Recent studies have focused on interactions that occur between the targets of hypoglycemic drugs; i.e., transcription factor YY1 and liver FXR10. It is believed that YY1 can inhibit transcription of the liver FXR gene and activate Srebp-1c. In addition, YY1 may also up-regulate the expression of lipogenesis-related genes (such as the fatty acid synthase gene)10,11, resulting in excessive deposition of TGs and lipotoxicity in the liver. The results of our present study (Fig. 7E) showed that the fasting TG levels in the DJB and NBPD groups at 24 weeks postoperation were significantly lower than those at 1 week preoperation (p < 0.05), and the fasting TG levels in the DJB and NBPD groups at 24 weeks postoperation were significantly lower than those in the DJE and SHAM groups (p < 0.05). These finding indicated that the operation group with high liver FXR expression, however, has a low TG level. The ectopic deposition of TGs and FFAs plays an important role in the process of lipotoxicity leading to T2DM. Studies have shown that TGs and FFAs are closely related to the development and progression of diabetes, and may induce insulin resistance in organs and tissues12,13,14, and apoptosis in islet cells15,while a decreased level of FFAs may help to alleviate insulin resistance16. In the present study, the HOMA-IR values decreased in both the intestinal bypass and modified biliopancreatic diversion groups, while no significant change was observed in the intestinal exclusion group and sham operation group. These results suggest that the intestinal bypass surgery had reduced serum FFA levels and lipotoxicity via biliopancreatic diversion, and thereby alleviated insulin resistance and inhibited islet cell apoptosis.

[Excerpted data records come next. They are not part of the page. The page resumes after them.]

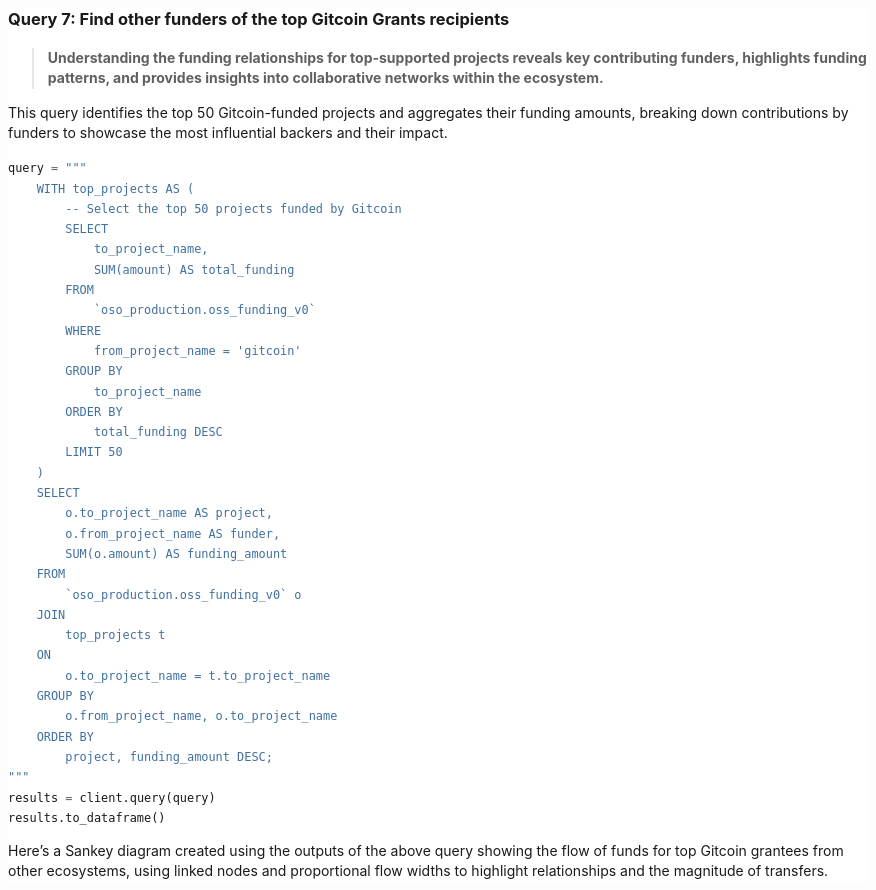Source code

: ### Query 7: Find other funders of the top Gitcoin Grants recipients
> **Understanding the funding relationships for top-supported projects reveals key contributing funders, highlights funding patterns, and provides insights into collaborative networks within the ecosystem.** 

This query identifies the top 50 Gitcoin-funded projects and aggregates their funding amounts, breaking down contributions by funders to showcase the most influential backers and their impact.

```python 
query = """
    WITH top_projects AS (
        -- Select the top 50 projects funded by Gitcoin
        SELECT 
            to_project_name,
            SUM(amount) AS total_funding
        FROM 
            `oso_production.oss_funding_v0`
        WHERE 
            from_project_name = 'gitcoin'
        GROUP BY 
            to_project_name
        ORDER BY 
            total_funding DESC
        LIMIT 50
    )
    SELECT 
        o.to_project_name AS project,
        o.from_project_name AS funder,
        SUM(o.amount) AS funding_amount
    FROM 
        `oso_production.oss_funding_v0` o
    JOIN 
        top_projects t
    ON 
        o.to_project_name = t.to_project_name
    GROUP BY 
        o.from_project_name, o.to_project_name
    ORDER BY 
        project, funding_amount DESC;
"""
results = client.query(query)
results.to_dataframe()
```
Here’s a Sankey diagram created using the outputs of the above query showing the flow of funds for top Gitcoin grantees from other ecosystems, using linked nodes and proportional flow widths to highlight relationships and the magnitude of transfers.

In summary, biliopancreatic diversion primarily accounts for the hypoglycemic mechanism of intestinal bypass surgery. Biliopancreatic diversion can reduce lipotoxicity and improve the sensitivity of cells to insulin in T2DM rats by affecting bile acid pathways. These effects serve to alleviate insulin resistance and inhibit islet cell apoptosis, which eventually produces a hypoglycemic effect.

Conclusion

DJB postoperatively up-regulates the expression of bile acid receptors in the liver and down-regulates those receptors in the intestinal tract via biliopancreatic diversion. These changes reduce TG levels, and subsequently the lipotoxic effects of TGs and FFAs on islet cells to produce a hypoglycemic effect.